The core elements of human language are discrete too; there is no ‘half a sentence’ since at some level the stored model assigns an interpretation based on one whole interpretation of that linguistic element.

Objects in language are discrete and deterministic when their true meanings are clear to a speaker, but interesting ambiguities signal at varied interpretations. Their experiences are noisy and chaotic, but for the most part a restricted set of properties in the human mind define what a possible steady state for a human language.

Trends Within The Field: Stochastic vs Discrete Linguistics

Corpus Linguistics and Theoretical Linguistics have often been thought to be in opposition when investigating linguistic phenomena. They are often deemed as distinct ways to view the same object: competence of a linguistic system. However, each are better seen as valid, complementary approaches and distinct ways to model distinct performance and competence phenomena.

In theoretical linguistics, we’re concerned with the discrete study of linguistic competence. Several biological and psychological arguments premise the related questions of “what are the general conditions that the human language faculty should be expected to satisfy in order to execute a language?” and “how do these conditions define the language faculty”? The latter two questions, sourced from Howard Lasnik’s foreword in the Minimalist Program, are the domain of theoretical linguistics.

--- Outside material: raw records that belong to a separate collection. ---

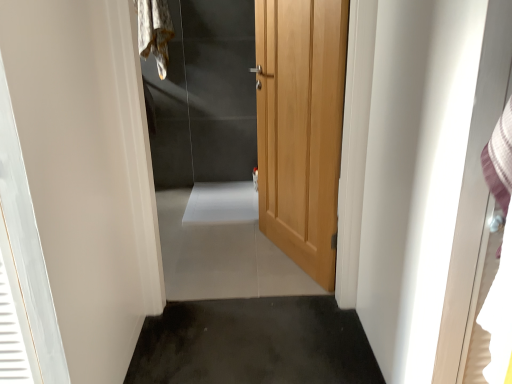
Question: Does fuzzy fabric laundry at upper left lie behind white glossy screen door at right?

Choices:
 (A) no
 (B) yes

Answer: (B)

Question: Is fuzzy fabric laundry at upper left at the right side of white glossy screen door at right?

Choices:
 (A) no
 (B) yes

Answer: (A)

Question: Is fuzzy fabric laundry at upper left in contact with white glossy screen door at right?

Choices:
 (A) no
 (B) yes

Answer: (A)

Question: Is fuzzy fabric laundry at upper left facing towards white glossy screen door at right?

Choices:
 (A) yes
 (B) no

Answer: (B)

Question: Does fuzzy fabric laundry at upper left have a greater width compared to white glossy screen door at right?

Choices:
 (A) yes
 (B) no

Answer: (B)

Question: Considering the relative positions of fuzzy fabric laundry at upper left and white glossy screen door at right in the image provided, is fuzzy fabric laundry at upper left in front of white glossy screen door at right?

Choices:
 (A) yes
 (B) no

Answer: (B)

Question: Is fuzzy fabric laundry at upper left touching wooden door at center?

Choices:
 (A) yes
 (B) no

Answer: (B)

Question: Can you confirm if fuzzy fabric laundry at upper left is wider than wooden door at center?

Choices:
 (A) no
 (B) yes

Answer: (B)

Question: Is fuzzy fabric laundry at upper left shorter than wooden door at center?

Choices:
 (A) yes
 (B) no

Answer: (A)

Question: From a real-world perspective, is fuzzy fabric laundry at upper left on wooden door at center?

Choices:
 (A) yes
 (B) no

Answer: (A)

Question: From the image's perspective, is fuzzy fabric laundry at upper left beneath wooden door at center?

Choices:
 (A) yes
 (B) no

Answer: (B)

Question: Is fuzzy fabric laundry at upper left smaller than wooden door at center?

Choices:
 (A) yes
 (B) no

Answer: (A)

Question: Is white glossy screen door at right bigger than light wood door at center?

Choices:
 (A) no
 (B) yes

Answer: (A)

The broad characterisation of language in text, the sourcing, curation and stochastic analysis of a domain specific text is corpus linguistics, an analysis of language in the context of performance.

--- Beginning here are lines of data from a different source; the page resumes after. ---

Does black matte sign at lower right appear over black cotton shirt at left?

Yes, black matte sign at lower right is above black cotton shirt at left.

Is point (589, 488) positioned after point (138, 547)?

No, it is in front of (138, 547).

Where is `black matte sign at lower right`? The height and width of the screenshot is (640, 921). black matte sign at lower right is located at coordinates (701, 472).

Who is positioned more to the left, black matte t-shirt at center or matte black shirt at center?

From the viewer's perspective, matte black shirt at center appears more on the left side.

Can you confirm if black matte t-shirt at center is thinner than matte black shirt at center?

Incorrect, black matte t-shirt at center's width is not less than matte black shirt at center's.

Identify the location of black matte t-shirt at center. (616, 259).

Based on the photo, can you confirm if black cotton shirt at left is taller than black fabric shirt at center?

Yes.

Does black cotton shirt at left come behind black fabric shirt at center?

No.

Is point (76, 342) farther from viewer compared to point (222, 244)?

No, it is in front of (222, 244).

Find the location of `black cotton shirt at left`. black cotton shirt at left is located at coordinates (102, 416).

Computational Rules & The Lexicon

There is a firm partition between the functional and substantive parts of a language.

The substantive words are what are commonly called ‘nouns’, ‘verbs’ or ‘adjectives’. These elements describe the world, but their relations, nuance that is less salient but necessary for interpretation are relegated to the functional elements of language.

In computational linguistics, functional words are referred to as ‘stop words’, though the term can be given an application-specific definition used to cover high-frequency vocabulary that recurs within a corpus, but does not signal a topic in text. Without much of a definition, a function word tells you about how the substantive words relate.

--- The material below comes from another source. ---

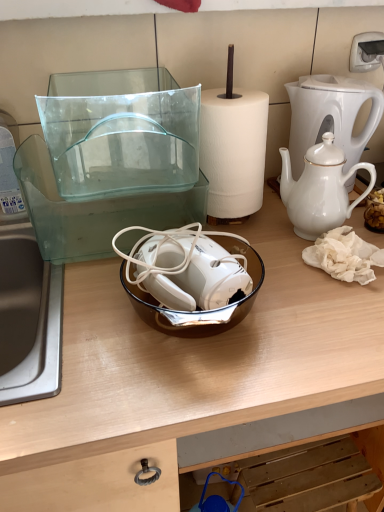
At what (x,y) coordinates should I click in order to perform the action: click on vacant region to the right of brown glass bowl at center. Please return your answer as a coordinate pair (x, y). The width and height of the screenshot is (384, 512). Looking at the image, I should click on (309, 312).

A lexicon is a repository of word information.

The repository contains all the unprincipled details of a word that defines it uniquely relative to all other words.

In a lexicon, these unique details are idiosyncratic there is no in-depth explanation to why and how these details emerge. Rather, the details are assumed a priori under any theory of language.

Computational System

Any language can be represented as a set of principles instantiated with specific parameters. There are multiple modular components in such a system handling different cognitive tasks, like Semantic Interpretation or Grammatical Inference.

The semantic or interpretive module for a language is called it’s Logical Form (May 1977) while its Phonetic Form parallels this module in the spoken sense. Additionally, interfacing with both modules are grammatical principles or Deep Structure that essentially proves a language string is obeying the principles of that language.